As the Occupy movement retains its momentum, Raj Rajaratnam, a 54-year-old billionaire, has been convicted of insider trading. The white collar crime he stood accused of, warrants two years in prison, according to a former federal prosecutor. His conviction brought with it an 11-year prison sentence that was not as harsh as prosecutors would have liked, according to reports, but is much stronger than the sentence the man would have likely received ten years ago.
The head of a highly valued hedge fund, the 54-year-old man had allegedly been using informants in big-name companies like Hilton, Google, Intel and Goldman Sachs. The federal government, during his prosecution, found that he had been learning about earnings and corporate deals from individuals as high up as corporate board members. His scheme allowed the hedge fund to save a lot of money from being lost and gave it the ability to make more profit than without information Raj illicitly acquired. It is estimated the scheme earned the hedge fund more than $70 million.

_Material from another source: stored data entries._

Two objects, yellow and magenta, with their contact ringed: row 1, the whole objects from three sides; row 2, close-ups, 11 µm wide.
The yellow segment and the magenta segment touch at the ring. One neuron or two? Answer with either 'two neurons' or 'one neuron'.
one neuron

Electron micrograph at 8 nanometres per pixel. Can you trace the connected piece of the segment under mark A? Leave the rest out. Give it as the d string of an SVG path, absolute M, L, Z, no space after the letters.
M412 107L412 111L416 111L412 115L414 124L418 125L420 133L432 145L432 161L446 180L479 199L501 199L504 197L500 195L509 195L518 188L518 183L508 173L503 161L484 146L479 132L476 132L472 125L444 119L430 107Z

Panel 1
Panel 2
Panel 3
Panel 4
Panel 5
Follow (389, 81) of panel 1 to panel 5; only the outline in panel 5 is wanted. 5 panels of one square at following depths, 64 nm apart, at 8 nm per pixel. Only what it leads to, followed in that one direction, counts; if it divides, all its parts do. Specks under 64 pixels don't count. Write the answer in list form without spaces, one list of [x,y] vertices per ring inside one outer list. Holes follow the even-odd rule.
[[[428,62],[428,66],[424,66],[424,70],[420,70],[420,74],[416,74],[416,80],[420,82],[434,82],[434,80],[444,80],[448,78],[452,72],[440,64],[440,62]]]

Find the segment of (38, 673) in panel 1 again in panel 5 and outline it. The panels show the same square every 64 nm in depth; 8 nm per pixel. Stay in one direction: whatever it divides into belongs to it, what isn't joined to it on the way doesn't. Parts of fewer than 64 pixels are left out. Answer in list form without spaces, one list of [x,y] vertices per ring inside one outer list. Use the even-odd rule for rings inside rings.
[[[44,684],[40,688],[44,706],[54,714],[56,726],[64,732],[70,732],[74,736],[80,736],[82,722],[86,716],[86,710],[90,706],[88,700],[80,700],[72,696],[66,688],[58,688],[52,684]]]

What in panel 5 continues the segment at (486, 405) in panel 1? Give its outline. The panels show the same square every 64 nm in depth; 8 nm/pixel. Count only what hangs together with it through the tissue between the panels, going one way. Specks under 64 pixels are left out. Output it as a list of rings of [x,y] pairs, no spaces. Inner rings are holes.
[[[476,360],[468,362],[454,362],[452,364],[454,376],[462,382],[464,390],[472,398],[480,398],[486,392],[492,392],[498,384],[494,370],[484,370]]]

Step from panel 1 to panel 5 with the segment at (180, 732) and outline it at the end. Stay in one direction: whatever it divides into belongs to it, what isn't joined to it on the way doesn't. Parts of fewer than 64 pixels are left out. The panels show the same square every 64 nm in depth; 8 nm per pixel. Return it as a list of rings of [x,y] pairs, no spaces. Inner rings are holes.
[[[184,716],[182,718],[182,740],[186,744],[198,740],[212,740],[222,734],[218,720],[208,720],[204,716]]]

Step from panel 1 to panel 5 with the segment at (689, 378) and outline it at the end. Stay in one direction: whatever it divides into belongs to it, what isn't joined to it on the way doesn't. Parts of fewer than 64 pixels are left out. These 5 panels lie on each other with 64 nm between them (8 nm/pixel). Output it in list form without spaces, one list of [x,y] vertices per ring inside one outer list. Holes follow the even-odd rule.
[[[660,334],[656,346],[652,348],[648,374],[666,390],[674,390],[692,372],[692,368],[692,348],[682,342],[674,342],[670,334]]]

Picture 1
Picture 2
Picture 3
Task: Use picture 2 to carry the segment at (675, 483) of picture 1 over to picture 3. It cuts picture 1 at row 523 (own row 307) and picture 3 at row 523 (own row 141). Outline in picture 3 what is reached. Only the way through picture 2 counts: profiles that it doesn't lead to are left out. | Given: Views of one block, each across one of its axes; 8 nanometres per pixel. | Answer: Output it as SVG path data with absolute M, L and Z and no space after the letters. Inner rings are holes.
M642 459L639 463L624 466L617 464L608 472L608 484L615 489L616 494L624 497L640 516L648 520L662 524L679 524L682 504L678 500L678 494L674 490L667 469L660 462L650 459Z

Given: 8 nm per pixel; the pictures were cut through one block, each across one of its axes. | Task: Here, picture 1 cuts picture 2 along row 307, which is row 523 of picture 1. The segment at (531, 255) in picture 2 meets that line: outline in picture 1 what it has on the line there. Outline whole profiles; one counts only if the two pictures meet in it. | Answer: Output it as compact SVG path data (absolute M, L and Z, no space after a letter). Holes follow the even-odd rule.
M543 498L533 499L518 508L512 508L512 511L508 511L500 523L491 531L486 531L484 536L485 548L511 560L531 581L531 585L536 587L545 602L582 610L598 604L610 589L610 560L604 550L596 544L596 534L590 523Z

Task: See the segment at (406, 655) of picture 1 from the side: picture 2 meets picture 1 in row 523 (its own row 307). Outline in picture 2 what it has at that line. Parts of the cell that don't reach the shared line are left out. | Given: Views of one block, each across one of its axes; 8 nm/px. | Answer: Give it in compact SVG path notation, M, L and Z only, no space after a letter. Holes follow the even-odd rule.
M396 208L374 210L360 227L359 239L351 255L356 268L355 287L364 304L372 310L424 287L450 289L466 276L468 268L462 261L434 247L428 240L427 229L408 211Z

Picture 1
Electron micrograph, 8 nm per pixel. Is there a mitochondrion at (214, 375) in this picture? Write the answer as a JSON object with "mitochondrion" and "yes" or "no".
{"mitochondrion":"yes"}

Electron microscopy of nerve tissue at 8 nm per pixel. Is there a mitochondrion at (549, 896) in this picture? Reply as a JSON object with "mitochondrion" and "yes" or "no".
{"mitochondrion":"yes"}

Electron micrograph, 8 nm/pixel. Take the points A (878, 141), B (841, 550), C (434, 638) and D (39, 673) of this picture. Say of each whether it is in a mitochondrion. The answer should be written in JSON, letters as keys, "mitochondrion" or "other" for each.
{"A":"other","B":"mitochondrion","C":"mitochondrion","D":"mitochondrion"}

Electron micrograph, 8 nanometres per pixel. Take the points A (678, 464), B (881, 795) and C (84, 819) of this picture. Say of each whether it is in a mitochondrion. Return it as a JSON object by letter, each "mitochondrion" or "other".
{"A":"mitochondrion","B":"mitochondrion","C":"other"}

Along with his 11-year prison sentence, the head of the hedge fund in question will be required to pay a $10 million fine. He will also have to return more than $50 million. Though he has been convicted, he has posted his $100 million bail and will be required to report to prison to begin his sentence in late November. Some officials are worried that the man will attempt to flee to his home country of Sri Lanka. If he travels to Sri Lanka, experts believe it will be easier for him to access his money.
His lawyers were hoping to have him serve the sentence in the same facility that Bernie Madoff, convicted Ponzi-scheme billionaire, is serving his longer-than-a-century sentence. The 54-year-old Sri Lankan plans on appealing his case, according to a spokesperson.